■ **Task to complete**:
Please copy out the lines in the entries that contain "Fixes".

■ **Information**:

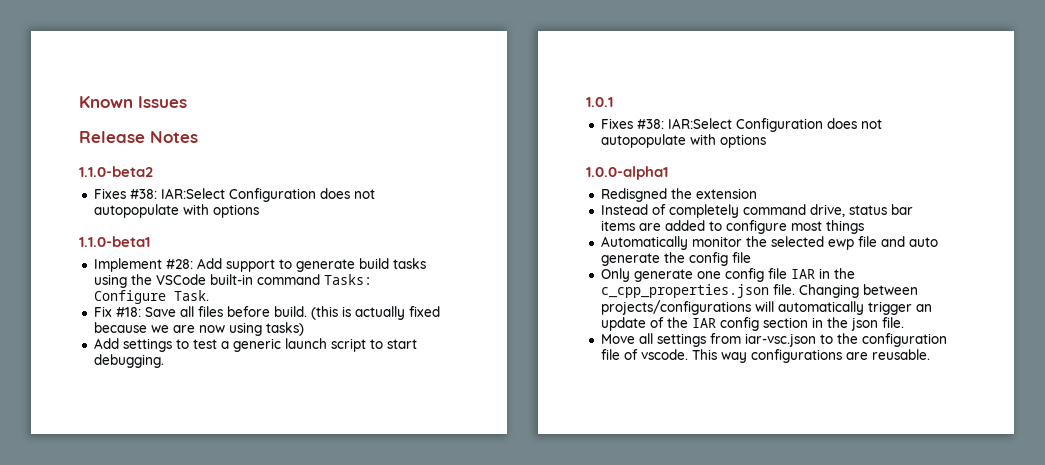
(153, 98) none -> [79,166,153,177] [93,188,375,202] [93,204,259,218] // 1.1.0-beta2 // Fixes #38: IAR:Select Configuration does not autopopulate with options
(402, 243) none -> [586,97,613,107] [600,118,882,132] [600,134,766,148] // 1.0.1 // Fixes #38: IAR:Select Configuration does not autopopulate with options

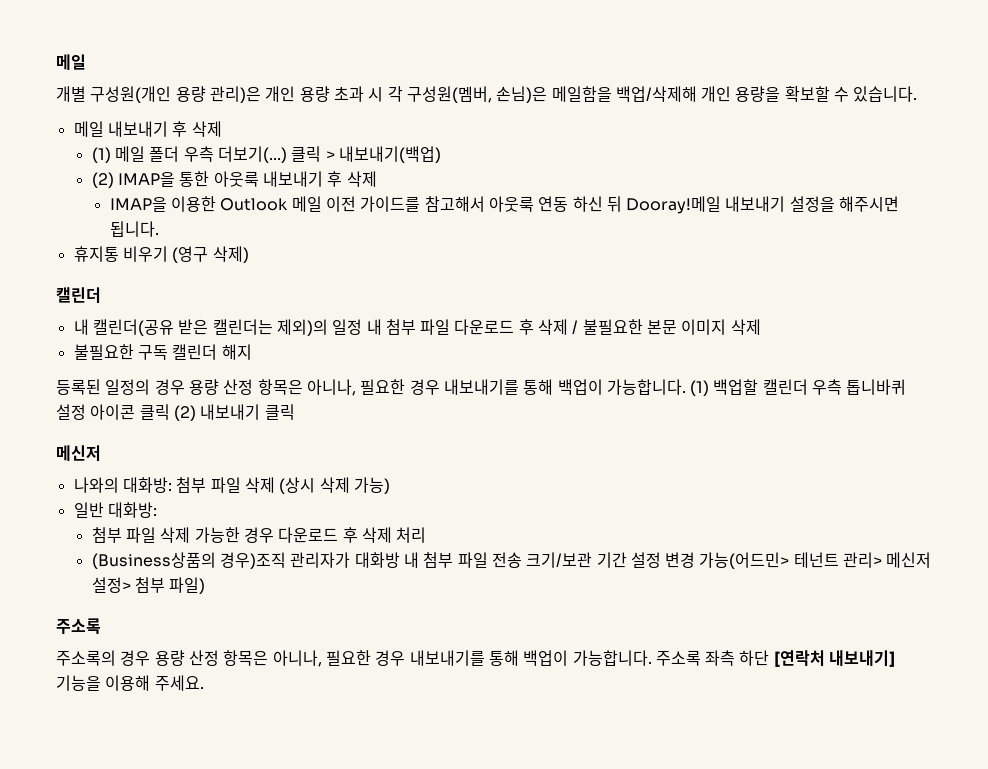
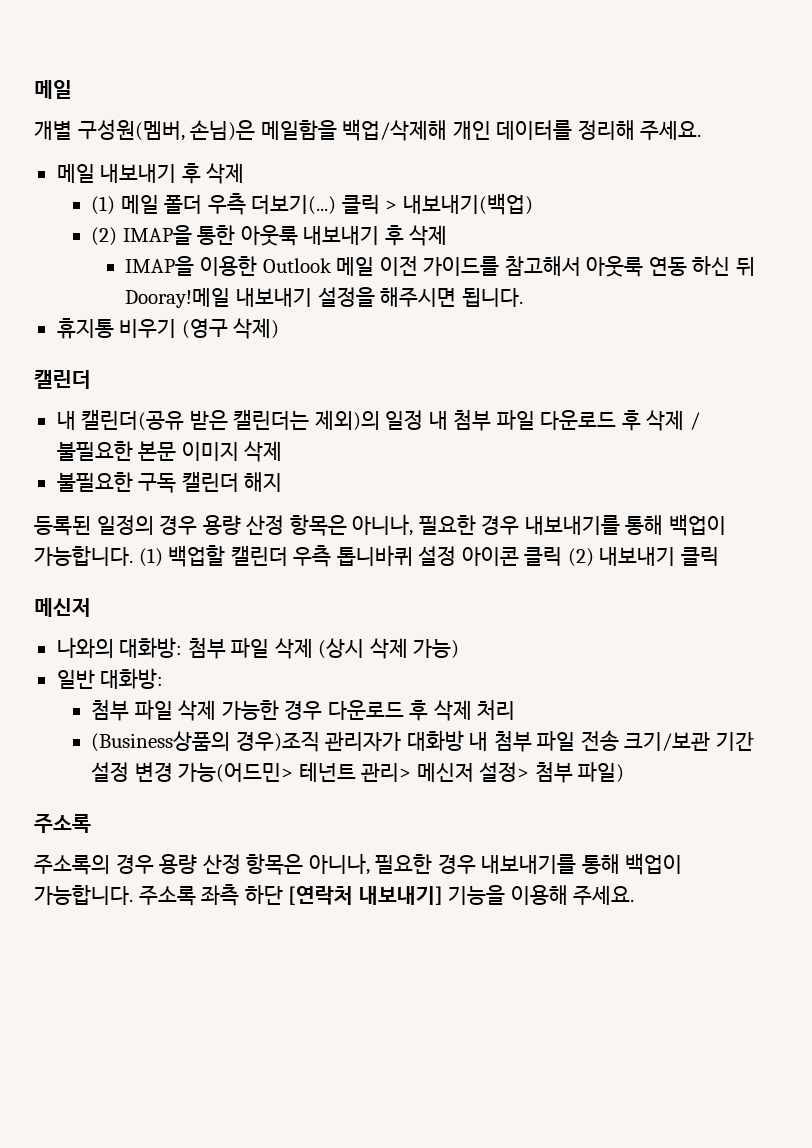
[90,86,403,103] 구성원(개인 용량 관리)은 개인 용량 초과 시 각 -> (72, 130) none
[735,86,918,102] 용량을 확보할 수 있습니다. -> [496,120,702,140] 데이터를 정리해 주세요.

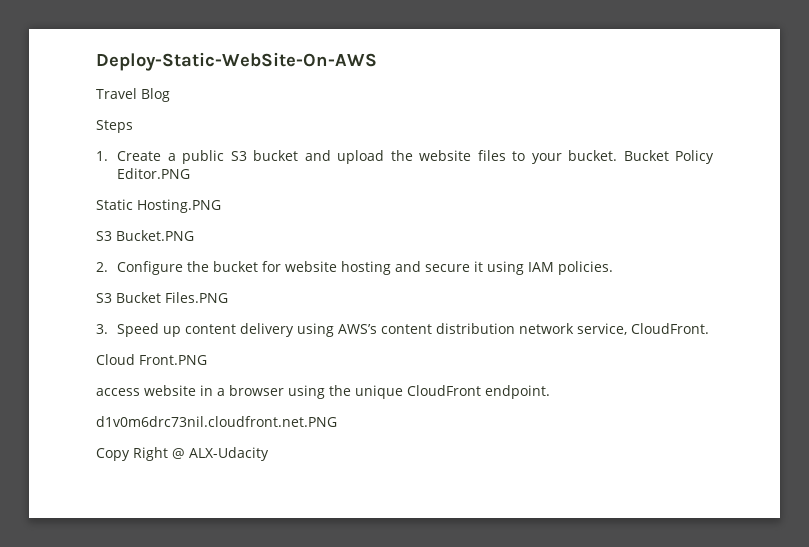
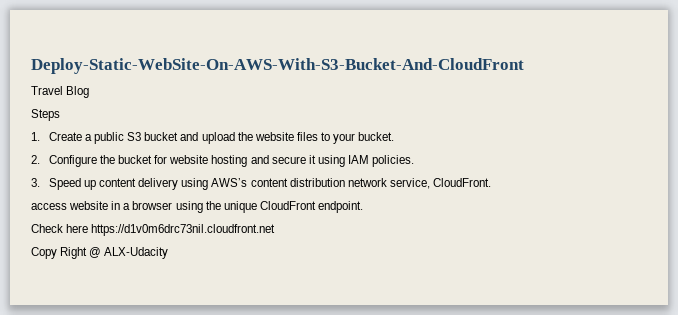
[96,52,377,71] Deploy-Static-WebSite-On-AWS -> [31,58,524,74] Deploy-Static-WebSite-On-AWS-With-S3-Bucket-And-CloudFront
[623,150,714,164] [117,168,191,179] [96,199,221,213] [96,230,194,241] Bucket Policy Editor.PNG // Static Hosting.PNG // S3 Bucket.PNG -> (395, 136) none
[96,292,228,303] // S3 Bucket Files.PNG -> (415, 161) none
[96,354,207,365] // Cloud Front.PNG -> (491, 182) none
[96,416,337,427] d1v0m6drc73nil.cloudfront.net.PNG -> [31,224,276,236] Check here https://d1v0m6drc73nil.cloudfront.net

■ **Answer to the exercise**:
(153, 98) none -> [79,166,153,177] [93,188,375,202] [93,204,259,218] // 1.1.0-beta2 // Fixes #38: IAR:Select Configuration does not autopopulate with options
(402, 243) none -> [586,97,613,107] [600,118,882,132] [600,134,766,148] // 1.0.1 // Fixes #38: IAR:Select Configuration does not autopopulate with options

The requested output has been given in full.